I don’t necessarily like the Like-box integration on the right hand side. But who’s perfect? There are still some SEO issues with the product pages, but I am sure that this is a transition challenge. However, making each and every product a digital asset and thus shareable is worth a 5 minute cry of satisfaction for anyone frustrated enough (read Jesper).
The thing that made me cry the most was probably their incentive to make their store viral:
If you invite 5 friends, you’ll get 50% discount on a purchased good. They truly understand the value of connecting to a network of friends and the proximity rules of influence. If people shop together, they are likely to buy more than if they shop alone. By making this option available they are truly giving their shopping platform into a viral campaign, and thus getting a sufficient amount of users to actually be able to present some exciting stuff in the “friends section”.
This application would be useless if you were the only one using it in your network. By emphasizing the sharing aspect as soon as you connect, you as a user become partially responsible for the quality of your Friend Store. If you don’t invite, you’re responsible for not getting the great experience. Plus, you miss out on a 50% discount. Although I haven’t read what the * means next to the word “valfri” (any) product, I am just too excited by the execution that I simply do not care about this conversion killer of little star.
I will follow Ellos with great anticipation in the future and I will update you on the continued evolution of this company. If they are using consultants, I sure want to know who you are, cause I need to recruit the living crap out of you. If you’re not using consultants, then I just have to thank you! Your shopping experience is a blessing.
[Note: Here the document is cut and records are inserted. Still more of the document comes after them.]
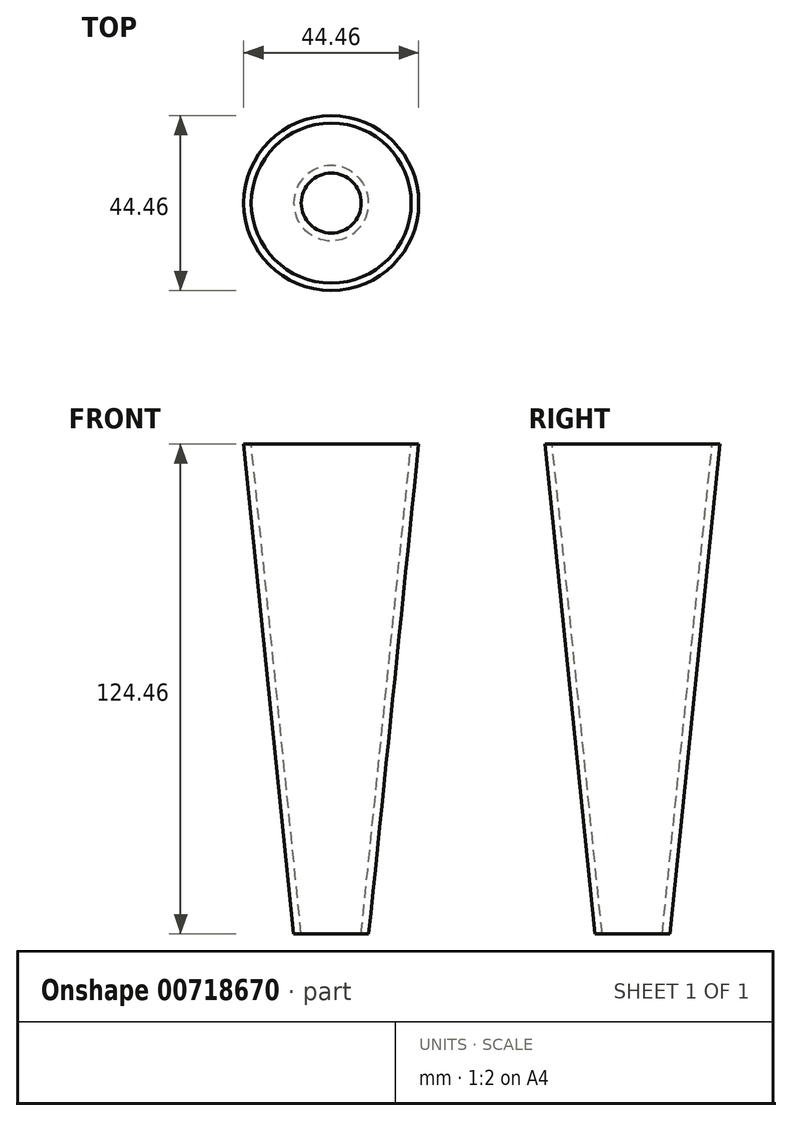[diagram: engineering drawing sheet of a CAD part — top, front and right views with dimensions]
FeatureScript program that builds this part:
annotation { "Feature Type Name" : "Feature", "Feature Type Description" : "" }
export const myFeature = defineFeature(function(context is Context, id is Id, definition is map)
    precondition{}
    {
        {
            var Q0;
            Q0=qCreatedBy(makeId("Top.planeOp"),FACE);
            var sketch = newSketch(context, id + "F0", { "sketchPlane" : qUnion([Q0])});
            skCircle(sketch, "E0", {"center": v(0, 0) * mm, "radius": 9.53 * mm});
            skSolve(sketch);
        }
        {
            var Q0;
            Q0=qCreatedBy(makeId("Top.planeOp"),FACE);
            cPlane(context, id + "F1", {"entities" : qUnion([Q0]), "cplaneType" : CPlaneType.OFFSET, "offset" : 124.46 * mm, "width" : 152.4 * mm, "height" : 152.4 * mm});
        }
        {
            var Q0;
            Q0=qCreatedBy(id+"F1.planeOp",FACE);
            var sketch = newSketch(context, id + "F2", { "sketchPlane" : qUnion([Q0])});
            skCircle(sketch, "E1", {"center": v(0, 0) * mm, "radius": 22.23 * mm});
            skSolve(sketch);
        }
        {
            var Q0;
            Q0=makeQuery(id+"F0.imprint","IMPRINT",FACE,{"disambiguationData":[TD([[makeQuery(id+"F0.imprint","IMPRINT",EDGE,{"derivedFrom":sQuery(id+"F0.wireOp",EDGE,"E0")}),1.0]])]});
            var Q1;
            Q1=makeQuery(id+"F2.imprint","IMPRINT",FACE,{"disambiguationData":[TD([[makeQuery(id+"F2.imprint","IMPRINT",EDGE,{"derivedFrom":sQuery(id+"F2.wireOp",EDGE,"E1")}),1.0]])]});
            loft(context, id + "F3", {"sheetProfilesArray" : [{ "sheetProfileEntities" : qUnion([Q0]) }, { "sheetProfileEntities" : qUnion([Q1]) }]});
        }
        {
            var Q0;
            Q0=makeQuery(id+"F3.opLoft","CAP_FACE",FACE,{"disambiguationData":[OSD([makeQuery(id+"F2.imprint","IMPRINT",FACE,{"disambiguationData":[TD([[makeQuery(id+"F2.imprint","IMPRINT",EDGE,{"derivedFrom":sQuery(id+"F2.wireOp",EDGE,"E1")}),1.0]])]})])],"isStart":true});
            var sketch = newSketch(context, id + "F4", { "sketchPlane" : qUnion([Q0])});
            skCircle(sketch, "E2", {"center": v(0, 0) * mm, "radius": 20.32 * mm});
            skSolve(sketch);
        }
        {
            var Q0;
            Q0=makeQuery(id+"F3.opLoft","CAP_FACE",FACE,{"disambiguationData":[OSD([makeQuery(id+"F0.imprint","IMPRINT",FACE,{"disambiguationData":[TD([[makeQuery(id+"F0.imprint","IMPRINT",EDGE,{"derivedFrom":sQuery(id+"F0.wireOp",EDGE,"E0")}),1.0]])]})])],"isStart":true});
            var sketch = newSketch(context, id + "F5", { "sketchPlane" : qUnion([Q0])});
            skCircle(sketch, "E3", {"center": v(0, 0) * mm, "radius": 7.62 * mm});
            skSolve(sketch);
        }
        {
            var Q1;
            Q1=makeQuery(id+"F5.imprint","IMPRINT",FACE,{"disambiguationData":[TD([[makeQuery(id+"F5.imprint","IMPRINT",EDGE,{"derivedFrom":sQuery(id+"F5.wireOp",EDGE,"E3")}),1.0]])]});
            var Q2;
            Q2=makeQuery(id+"F4.imprint","IMPRINT",FACE,{"disambiguationData":[TD([[makeQuery(id+"F4.imprint","IMPRINT",EDGE,{"derivedFrom":sQuery(id+"F4.wireOp",EDGE,"E2")}),1.0]])]});
            loft(context, id + "F6", {"operationType" : NewBodyOperationType.REMOVE, "sheetProfilesArray" : [{ "sheetProfileEntities" : qUnion([Q1]) }, { "sheetProfileEntities" : qUnion([Q2]) }]});
        }
    });
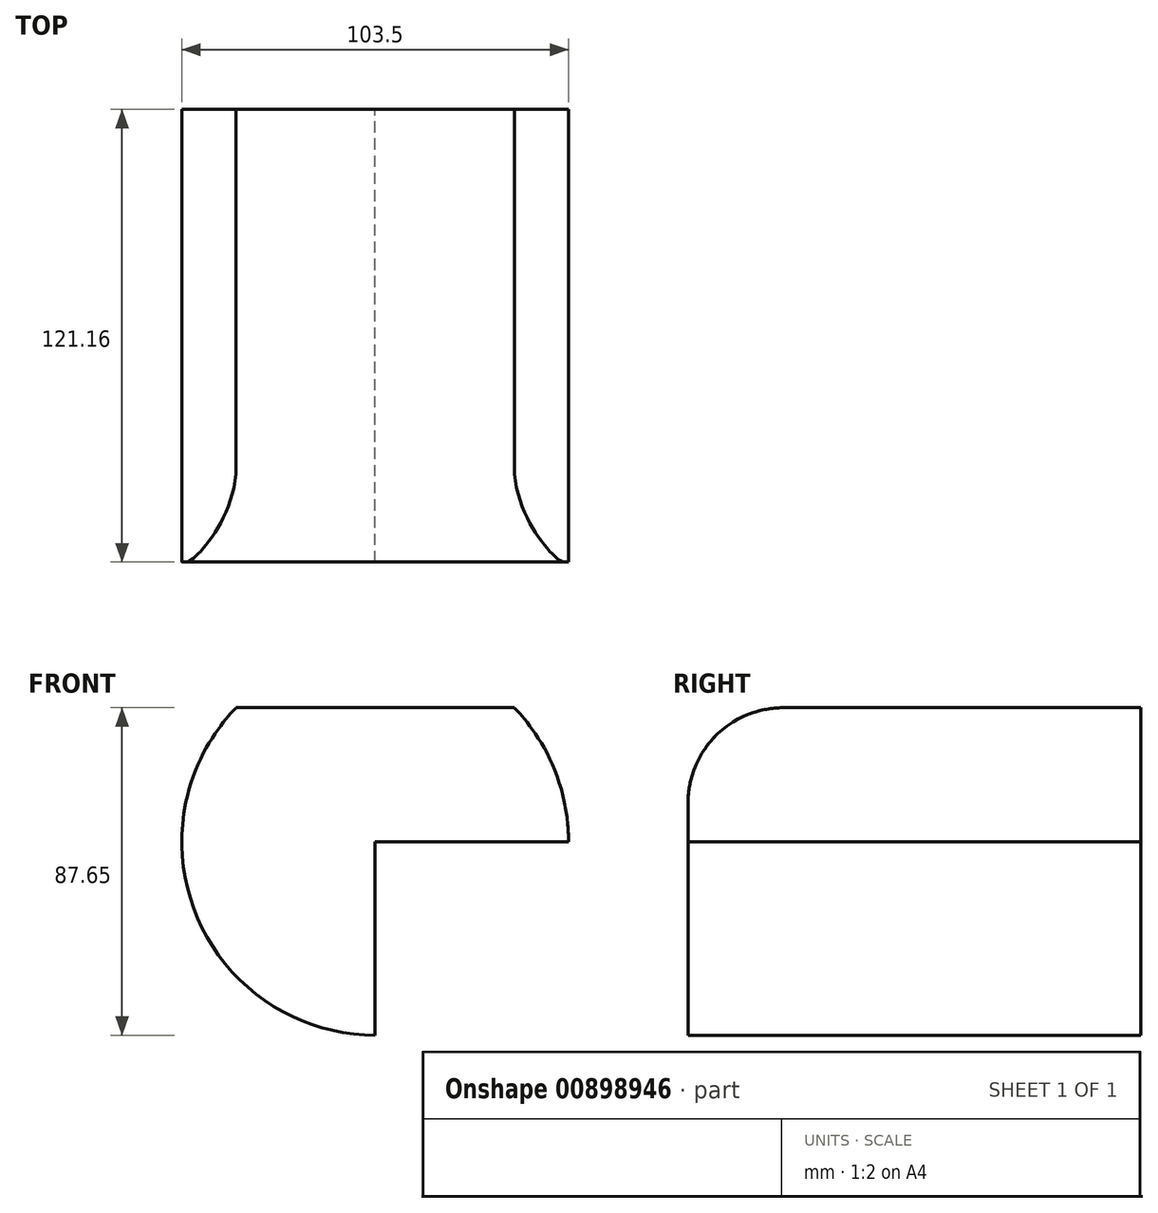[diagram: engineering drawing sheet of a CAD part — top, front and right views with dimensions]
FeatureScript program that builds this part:
annotation { "Feature Type Name" : "Feature", "Feature Type Description" : "" }
export const myFeature = defineFeature(function(context is Context, id is Id, definition is map)
    precondition{}
    {
        {
            var Q0;
            Q0=qCreatedBy(makeId("Front.planeOp"),FACE);
            var sketch = newSketch(context, id + "F0", { "sketchPlane" : qUnion([Q0])});
            skLineSegment(sketch, "E0.bottom", {"start": v(-79.68, 51.42) * mm, "end": v(87.5, 51.42) * mm});
            skLineSegment(sketch, "E0.top", {"start": v(-79.68, -65.24) * mm, "end": v(87.5, -65.24) * mm});
            skLineSegment(sketch, "E0.left", {"start": v(-79.68, 51.42) * mm, "end": v(-79.68, -65.24) * mm});
            skLineSegment(sketch, "E0.right", {"start": v(87.5, 51.42) * mm, "end": v(87.5, -65.24) * mm});
            skLineSegment(sketch, "E1.bottom", {"start": v(-12.73, 15.52) * mm, "end": v(87.5, 15.52) * mm});
            skLineSegment(sketch, "E1.top", {"start": v(-12.73, -40.61) * mm, "end": v(87.5, -40.61) * mm});
            skLineSegment(sketch, "E1.left", {"start": v(-12.73, 15.52) * mm, "end": v(-12.73, -40.61) * mm});
            skLineSegment(sketch, "E1.right", {"start": v(87.5, 15.52) * mm, "end": v(87.5, -40.61) * mm});
            skCircle(sketch, "E2", {"center": v(-12.73, 15.52) * mm, "radius": 51.75 * mm});
            skSolve(sketch);
        }
        {
            var Q0;
            {var subQ0=sQuery(id+"F0.wireOp",EDGE,"E2");var subQ1=sQuery(id+"F0.wireOp",EDGE,"E0.bottom");var subQ8=makeQuery(id+"F0.imprint","INTERSECT",VERTEX,{"disambiguationData":[OD(0.0)],"derivedFrom":[subQ1,subQ0]});Q0=makeQuery(id+"F0.imprint","IMPRINT",FACE,{"disambiguationData":[TD([[makeQuery(id+"F0.imprint","IMPRINT",EDGE,{"disambiguationData":[TD([[subQ8,-1.0]])],"derivedFrom":subQ1}),-1.0]])]});}
            extrude(context, id + "F1", {"entities" : qUnion([Q0]), "depth" : 121.16 * mm, "offsetDistance" : 25.4 * mm});
        }
        {
            var Q0;
            Q0=makeQuery(id+"F1.opExtrude","CAP_EDGE",EDGE,{"disambiguationData":[OSD([sQuery(id+"F0.wireOp",EDGE,"E0.bottom")])],"isStart":false});
            fillet(context, id + "F2", {"entities" : qUnion([Q0]), "radius" : 25.4 * mm, "tangentPropagation" : true, "allowEdgeOverflow" : false});
        }
    });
Now. In order for this to be a true Jesper article, I have to do some bashing as well. Considering you do have such great digital assets you should probably start thinking about cutting down the paper back editions. Especially to those who do not wish to get them.
Make that a game as well. Perhaps – “If you do not wish to receive these send outs anymore, register to our online nix-list available at Ellos.se, and we’ll make sure to turn your paper waste into online savings.” Or something like that :). I know that was some weak ass bashing, but seriously. They’re good… don’t you agree?